Thus, multiple neurotrophins are probably necessary for the survival of proprioceptive neurons in the trigeminal nervous system. This suggestion can be partly supported by our previous finding that the exogenous BDNF prevents cell death of Mes5 neurons after neonatal masseteric nerve transection [45]. It is likely that the neurotrophin dependency of proprioceptive neurons is different in the spinal and trigeminal nervous systems. Brn-3a/Brn-3.0 is a member of the POU family of transcription factors expressed by neurons [46], [47], [48] and [49]. This factor protects neurons from their cell death and stimulates outgrowth of neuronal processes [50], [51] and [52]. Targeted deletion of the
Brn-3a gene in mice has little or no effect on the number of sensory neurons in the DRG [53]. However, loss of Brn-3a causes a marked reduction of sensory neurons in the TG; only 30% of the normal see more GSK1210151A concentration complement of neurons survive until birth [53] and [54].

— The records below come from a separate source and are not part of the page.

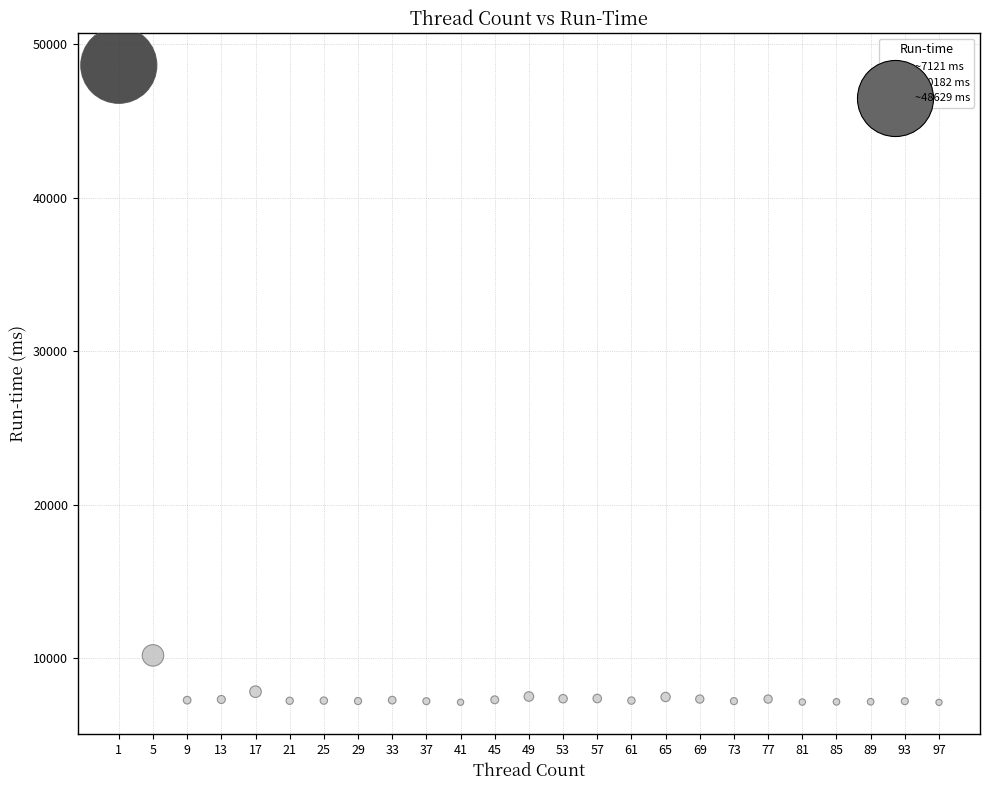

What is the range of Y values (max minus min)?

41508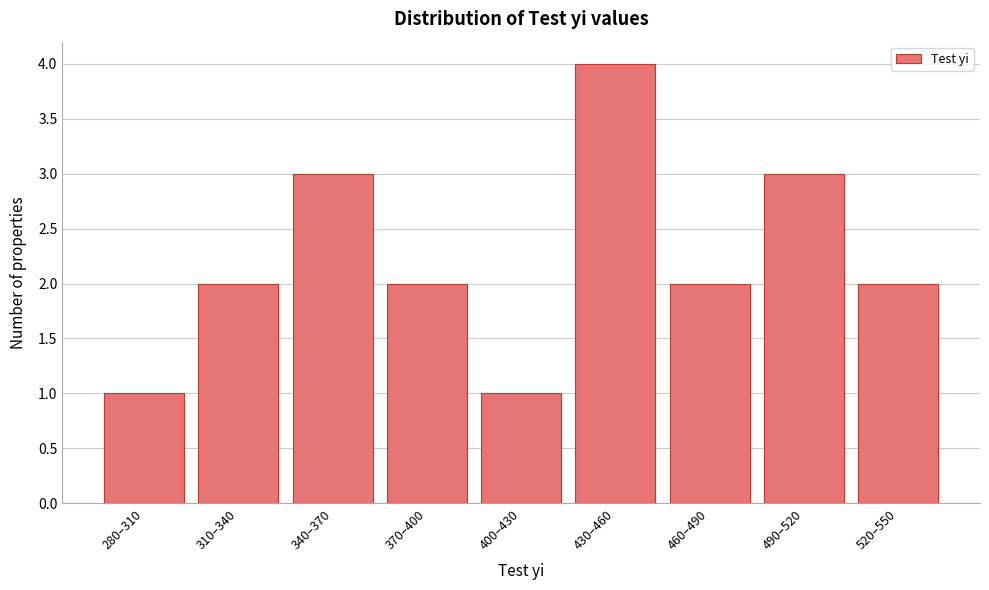

Reading left to right, what are all the values shown in this chart?

280–310=1	310–340=2	340–370=3	370–400=2	400–430=1	430–460=4	460–490=2	490–520=3	520–550=2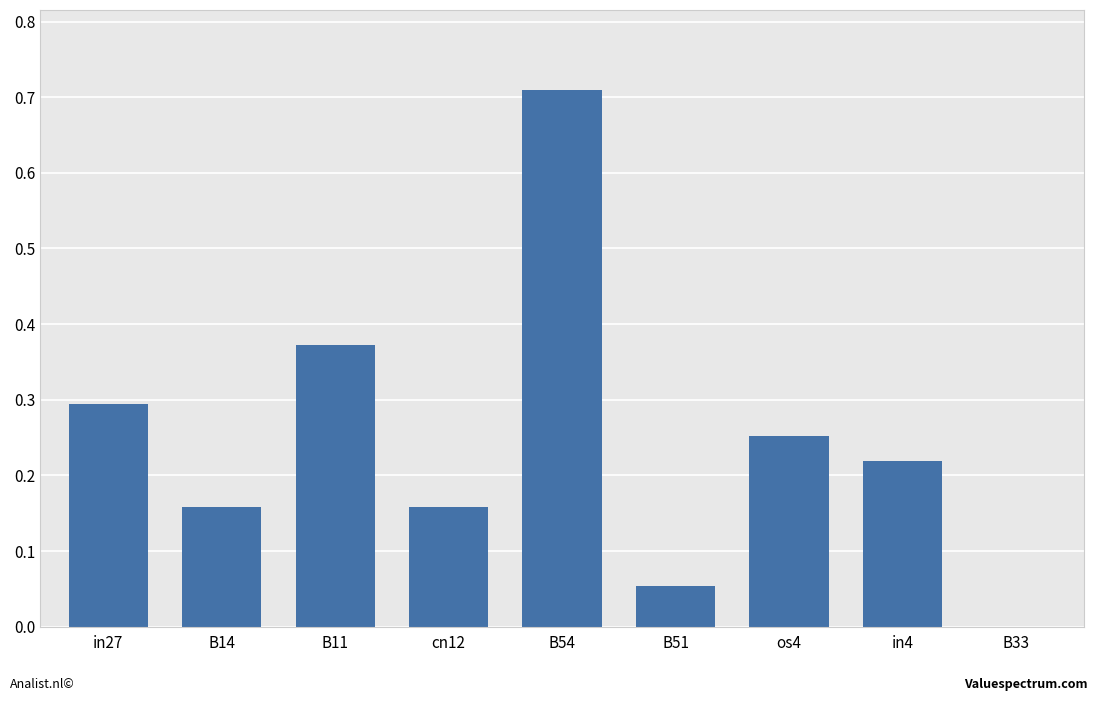

What is the sum of all values?

2.2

By cell size analysis, the proportion of small neurons markedly increases while that of medium-sized and large neurons significantly decreases in the TG of Brn-3a knockout mice [55]. Thus, it is likely that Brn-3a deficiency predominantly causes the cell death of medium-sized and large TG neurons. Our immunohistochemical studies have indicated that Brn-3a is necessary for the development of nociceptors and low threshold-mechanoreceptors Bay 11-7085 in the TG (Table 2) [55] and [56]. The loss of Brn-3a reduces
the number of medium-sized CGRP-containing neurons [56]. In Brn-3a knockout mouse, medium-sized and large TRPV2-containing neurons disappear whereas small TRPV1-containing neurons remain unchanged (Table 2) [55] and [57]. In addition, a 63% decrease of parvalbumin-containing TG neurons is detected (Table 2) [56]. In the Brn-3a knockoutvibrissa, parvalbumin-containing endings are lost and Merkel endings are reduced. Thus, it is suggested that primary nociceptors and mechanoreceptors with medium-sized and large cell bodies in the TG require Brn-3a for their survival. On the other hand, the number of small TG neurons which contain CGRP, calbindin D-28k or calretinin is increased by the loss of Brn-3a [56]. Brn-3a may also have a function to suppress the expression of these neurochemical substances in small TG neurons. The trigeminal motor nucleus contains abundant motoneurons in wild-type and Brn-3a knockout mice [58]. In the Mes5 of wild-type mice, many proprioceptors that contain parvalbumin are also observed. In Brn-3a knockout mice, however, parvalbumin-containing Mes5 neurons cannot be detected (Table 2) [58]. Therefore, Brn-3a is probably required for the survival of proprioceptors but not motoneurons in the trigeminal nervous system. Dystoninis known as Bullous Pemphigoid Antigen 1 (Bpag1) which is a member of the plakin family of high molecular weight cytoskeletal linker proteins [59].